🤖 AI Summary
To address the high computational cost, latency, and deployment challenges of large language models (LLMs) in call center applications, this paper proposes a production-oriented LLM framework that jointly optimizes cost and effectiveness. Methodologically, it integrates private models, open-weight LLMs, and domain-adapted fine-tuned variants, augmented by prompt engineering, knowledge distillation, and inference acceleration techniques to enable lightweight deployment and real-time analytics. Innovatively, we introduce a multi-dimensional model evaluation framework and an empirically grounded cost analysis model, effectively overcoming traditional high-overhead bottlenecks.

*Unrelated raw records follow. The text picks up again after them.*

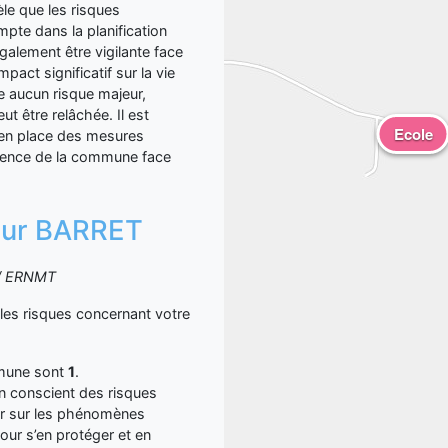
èle que les risques
mpte dans la planification
galement être vigilante face
act significatif sur la vie
e aucun risque majeur,
ut être relâchée. Il est
Ecole
e en place des mesures
ilience de la commune face
 sur BARRET
S / ERNMT
es risques concernant votre
mmune sont
1
.
yen conscient des risques
er sur les phénomènes
our s’en protéger et en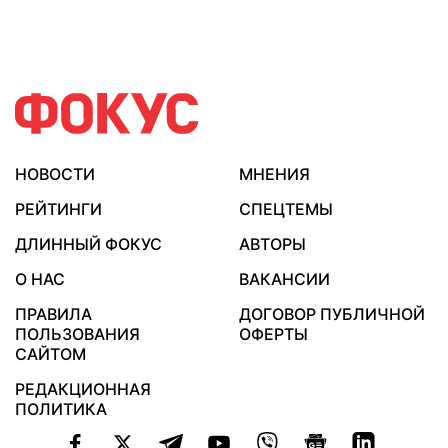
НОВОСТИ
МНЕНИЯ
РЕЙТИНГИ
СПЕЦТЕМЫ
ДЛИННЫЙ ФОКУС
АВТОРЫ
О НАС
ВАКАНСИИ
ПРАВИЛА
ДОГОВОР ПУБЛИЧНОЙ
ПОЛЬЗОВАНИЯ
ОФЕРТЫ
САЙТОМ
РЕДАКЦИОННАЯ
ПОЛИТИКА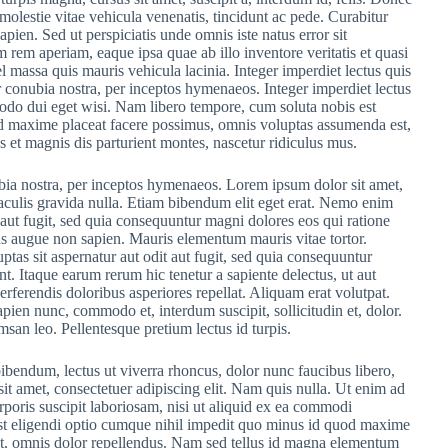
molestie vitae vehicula venenatis, tincidunt ac pede. Curabitur
sapien. Sed ut perspiciatis unde omnis iste natus error sit
em aperiam, eaque ipsa quae ab illo inventore veritatis et quasi
l massa quis mauris vehicula lacinia. Integer imperdiet lectus quis
per conubia nostra, per inceptos hymenaeos. Integer imperdiet lectus
odo dui eget wisi. Nam libero tempore, cum soluta nobis est
d maxime placeat facere possimus, omnis voluptas assumenda est,
 et magnis dis parturient montes, nascetur ridiculus mus.
nubia nostra, per inceptos hymenaeos. Lorem ipsum dolor sit amet,
iaculis gravida nulla. Etiam bibendum elit eget erat. Nemo enim
 aut fugit, sed quia consequuntur magni dolores eos qui ratione
s augue non sapien. Mauris elementum mauris vitae tortor.
s sit aspernatur aut odit aut fugit, sed quia consequuntur
t. Itaque earum rerum hic tenetur a sapiente delectus, ut aut
erferendis doloribus asperiores repellat. Aliquam erat volutpat.
ien nunc, commodo et, interdum suscipit, sollicitudin et, dolor.
an leo. Pellentesque pretium lectus id turpis.
ibendum, lectus ut viverra rhoncus, dolor nunc faucibus libero,
sit amet, consectetuer adipiscing elit. Nam quis nulla. Ut enim ad
oris suscipit laboriosam, nisi ut aliquid ex ea commodi
st eligendi optio cumque nihil impedit quo minus id quod maxime
t, omnis dolor repellendus. Nam sed tellus id magna elementum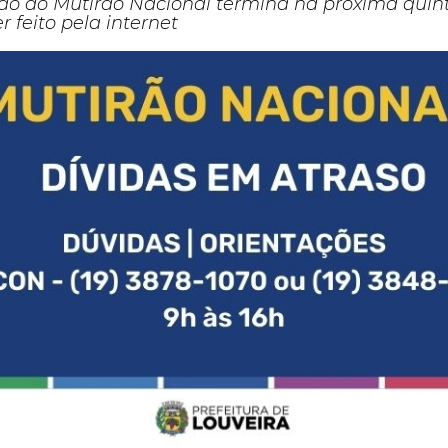
o ao Mutirão Nacional termina na próxima quinta-
 feito pela internet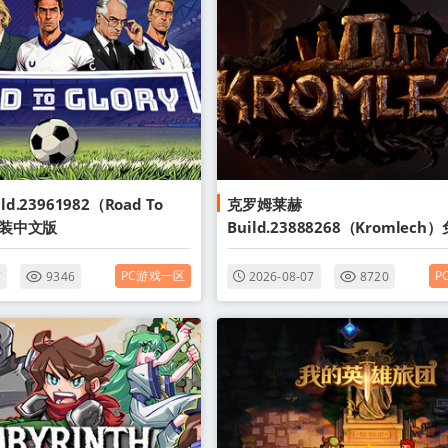
d.23961982（Road To
克罗姆莱赫
安装中文版
Build.23888268（Kromlec
文版
PC游戏一区
P
7
9346
2026-08-07
8720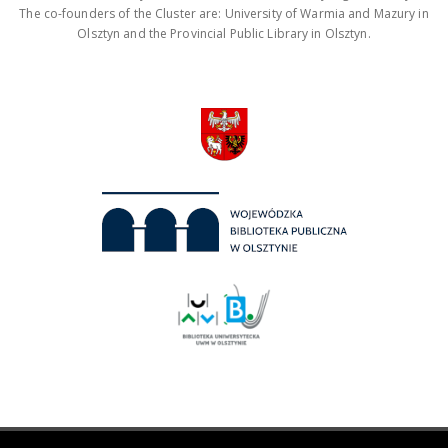
The co-founders of the Cluster are: University of Warmia and Mazury in
Olsztyn and the Provincial Public Library in Olsztyn.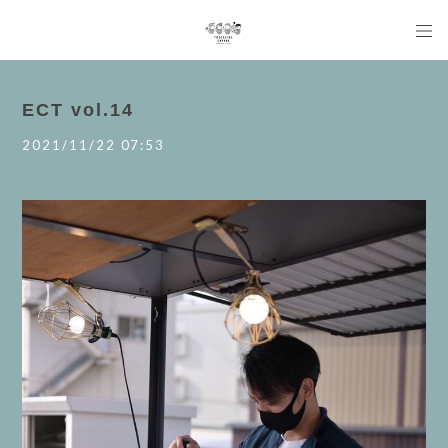
ECT vol.14
2021/11/22 07:53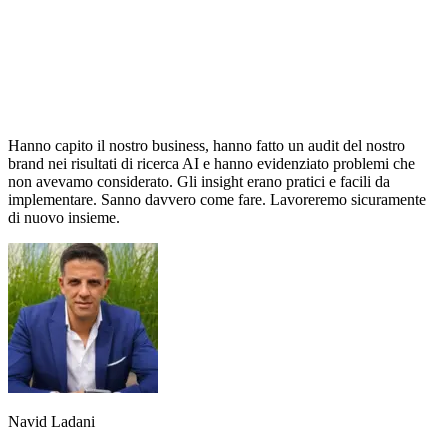
Hanno capito il nostro business, hanno fatto un audit del nostro
brand nei risultati di ricerca AI e hanno evidenziato problemi che
non avevamo considerato. Gli insight erano pratici e facili da
implementare. Sanno davvero come fare. Lavoreremo sicuramente
di nuovo insieme.
Navid Ladani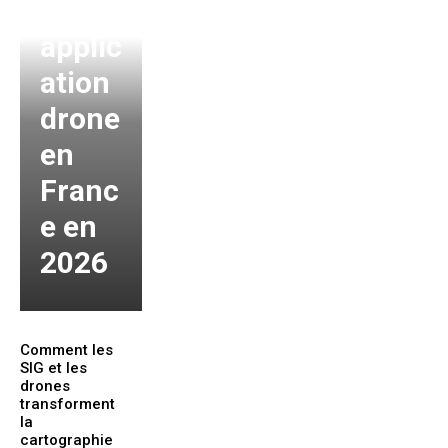
eure
applic
ation
drone
en
Franc
e en
2026
Comment les
SIG et les
drones
transforment
la
cartographie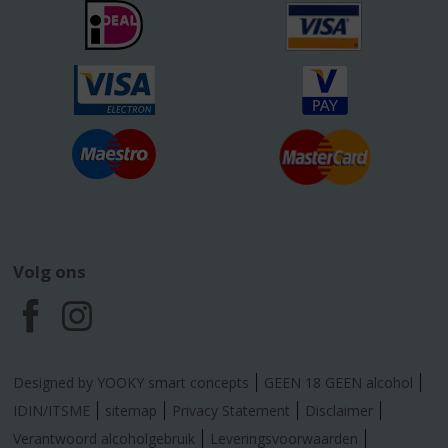
Volg ons
F
I
a
n
Designed by YOOKY smart concepts
GEEN 18 GEEN alcohol
c
s
IDIN/ITSME
sitemap
Privacy Statement
Disclaimer
Verantwoord alcoholgebruik
Leveringsvoorwaarden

Evaluated on a live environment processing over one million monthly calls, our system achieves >92% accuracy in driver factor identification, reduces inference cost by 67%, and supports ≥1,000 concurrent requests. It significantly enhances automation and operational efficiency across key tasks—including topic modeling, call classification, trend detection, and FAQ generation.
📝 Abstract
Large Language Models have transformed the Contact Center industry, manifesting in enhanced self-service tools, streamlined administrative processes, and augmented agent productivity. This paper delineates our system that automates call driver generation, which serves as the foundation for tasks such as topic modeling, incoming call classification, trend detection, and FAQ generation, delivering actionable insights for contact center agents and administrators to consume. We present a cost-efficient LLM system design, with 1) a comprehensive evaluation of proprietary, open-weight, and fine-tuned models and 2) cost-efficient strategies, and 3) the corresponding cost analysis when deployed in production environments.